Meanwhile, experts were monitoring how high and how far the rocket traveled to compare the measures to those of previous tests of what the world believes were attempts by the North Koreans to develop intercontinental ballistic missiles (ICBMs) in 2006 and 2009.
“The last test in 2009, the range was about [2,360 miles],” said Baek Seung-joo of the Korea Institute of Defense Analysis (KIDA). “When [North Korea] developed the Taepodong missile, it wanted a range of [4,160 miles]. To fit the category of an ICBM, the range should be at least [3,400 miles], so North Korea will assess success or failure based on range.”

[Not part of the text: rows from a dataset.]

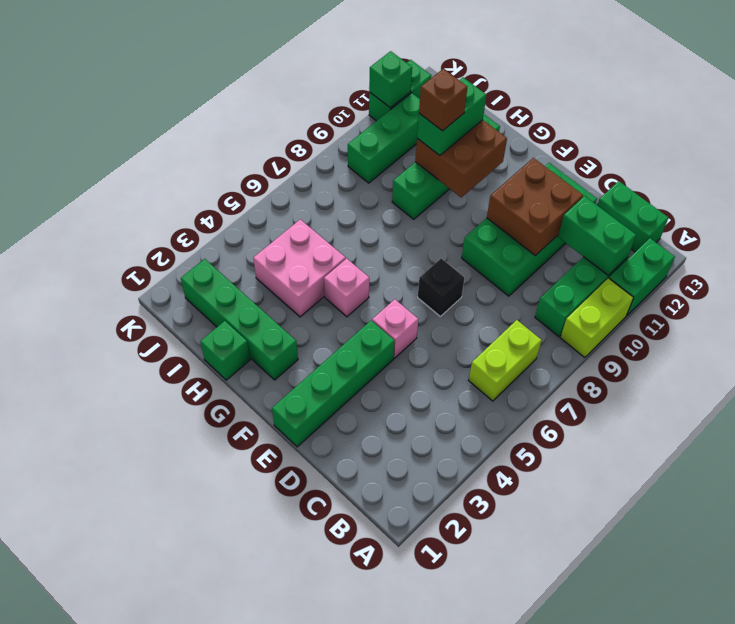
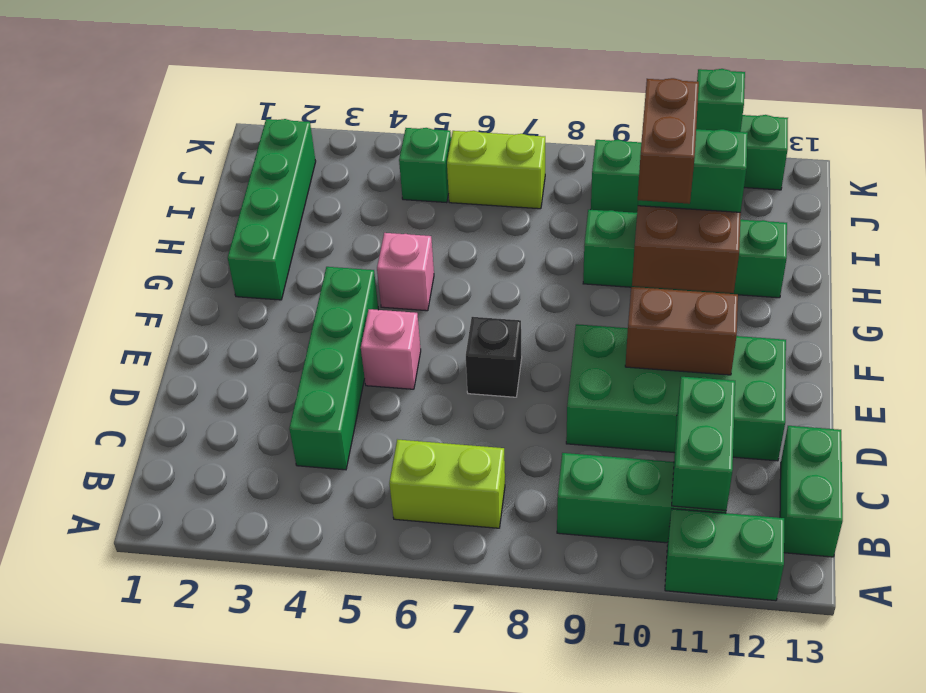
lime brick A9:A10 level 1 -> lime brick J6:J7 level 1
brown brick D10:E11 level 2 -> brown brick E10:E11 level 2
green brick E1:E4 level 1 -> green brick C4:F4 level 1
green brick H1 level 1 -> green brick J5 level 1
pink brick H4:I5 level 1 -> none
brown brick H10 level 4 -> brown brick G10:H10 level 4

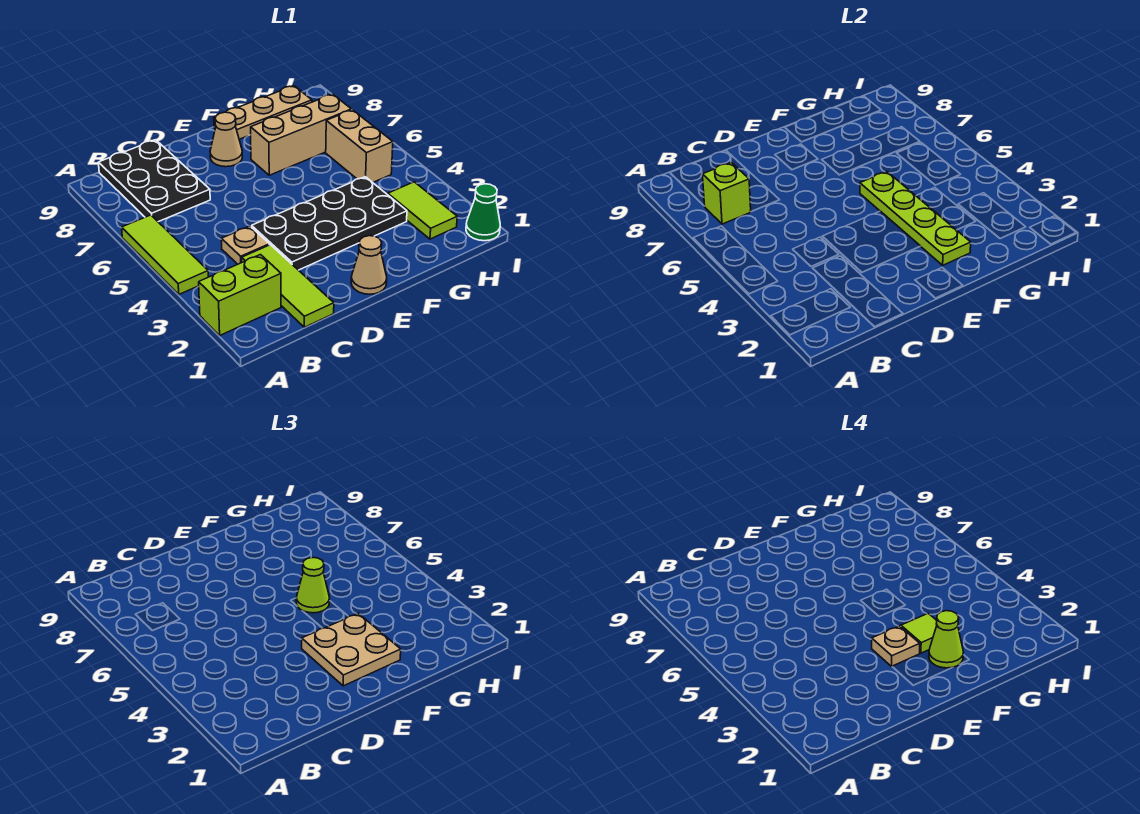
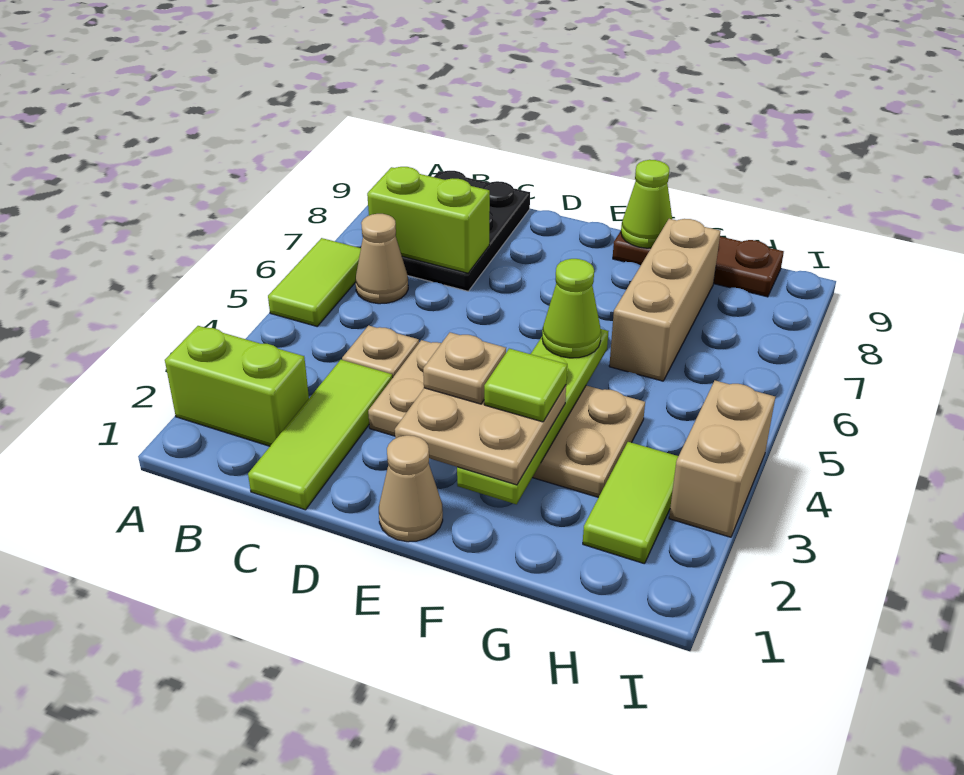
lime tile A4:A6 level 1 -> lime tile A5:A6 level 1
lime brick B7 level 2 -> lime brick B7:C7 level 2
black plate D3:G4 level 1 -> tan plate D3:G4 level 1
tan cone E8 level 1 -> tan cone B6 level 1
lime cone F2 level 4 -> lime cone F9 level 2
tan brick F7:H7 level 1 -> tan brick G6:G8 level 1
tan plate F9:H9 level 1 -> brown plate F9:H9 level 1
tan brick H5:H6 level 1 -> tan brick I3:I4 level 1
green cone I1 level 1 -> none

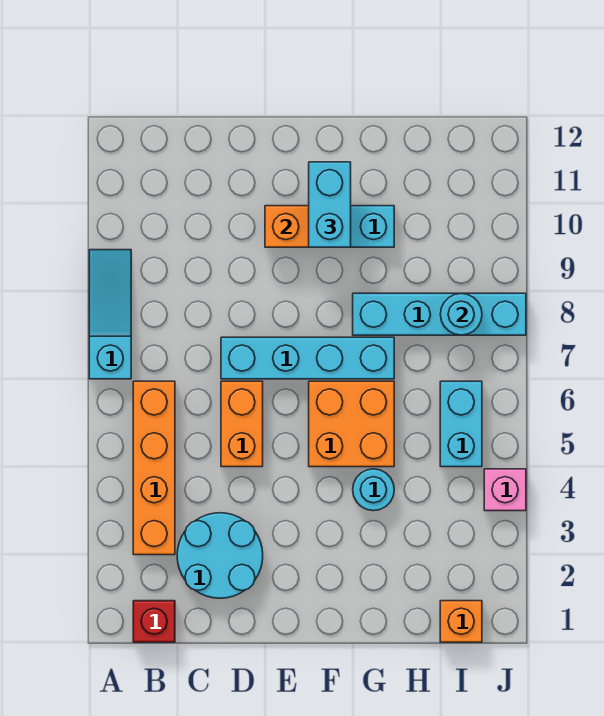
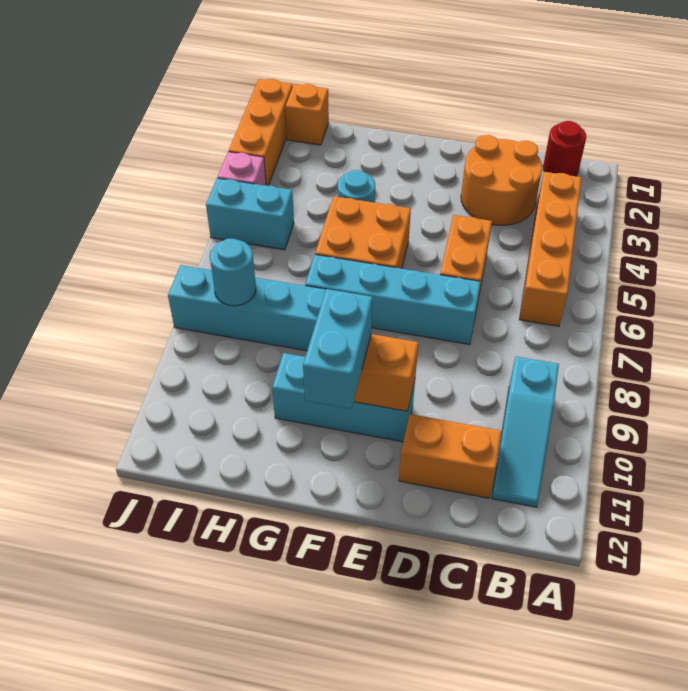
cyan slope A7:A9 level 1 top 7 -> cyan slope B9:B11 level 1 top 9
red brick B1 level 1 -> red round brick B1 level 1
cyan round brick C2:D3 level 1 -> orange round brick C2:D3 level 1
none -> orange brick C11:D11 level 1
cyan brick I5:I6 level 1 -> cyan brick I5:J5 level 1
none -> orange brick J1:J3 level 1

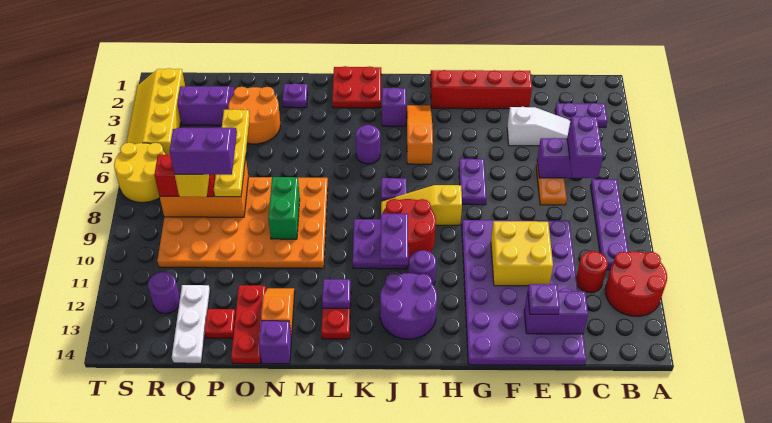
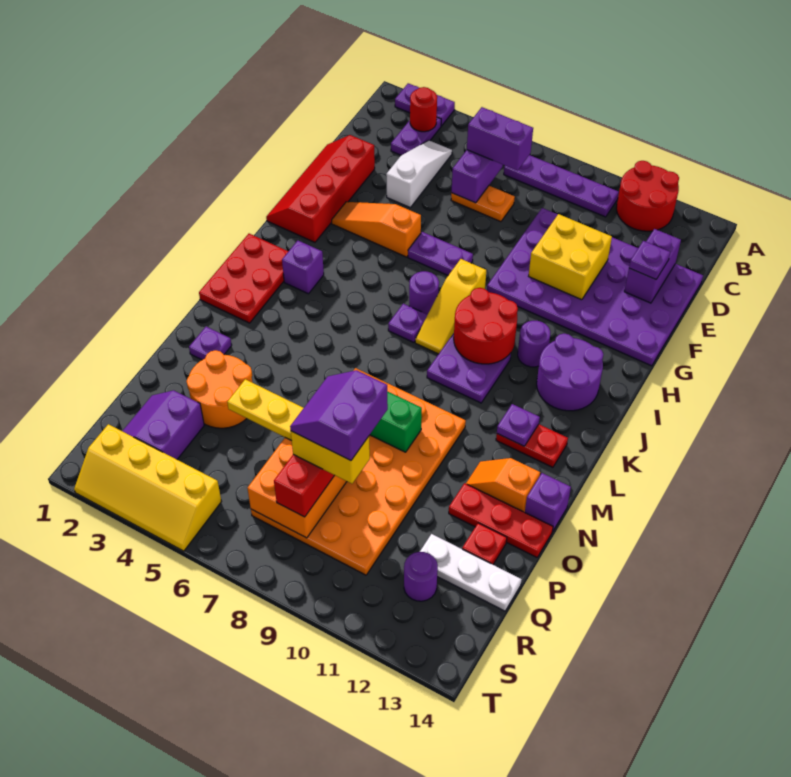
red round brick C11 level 1 -> red round brick B3 level 2
orange slope I3:I5 level 1 top 5 -> orange slope G3:G5 level 1 top 5
purple plate J10:J11 level 3 -> purple plate A2:A3 level 1
red plate K1:L2 level 1 -> red plate J1:L2 level 1
purple round brick K5 level 1 -> purple round brick I7 level 1
yellow round brick S6:T7 level 1 -> none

The firing was part of commemorations to mark the 100th birthday of Kim Il-sung, who died in 1994. His grandson, Kim Jong-un, on Wednesday officially was named “first secretary” of the North Korean Workers Party; his father, Kim Jong-il, who died in December, remains “eternal general secretary” of the party.
The North’s rubber-stamp parliament, the Supreme People’s Assembly, was expected to convene Friday.
North Korea is now believed to have about six nuclear devices, though it has not yet managed to compress its fissile materials into a warhead.
“Although the U.S. does not recognize Pakistan as a nuclear state, Pakistan has secured a number of concessions from the U.S.,” said Mr. Baek. “North Korea wants a similar pass. It is widely assumed for a nation to be a nuclear power it needs to conduct three [to] four nuclear tests. North Korean scholars show great interest in the Pakistan model.”
Other experts warned that North Korea will never give up its existing deterrent.
“They might be willing to freeze existing programs, but will keep a certain amount of nuclear devices — enough for the U.S. to pay attention to their demands, and to ensure that the U.S. does not attack them,” said Andrei Lankov, a North Korea expert at Seoul’s Kookmin University.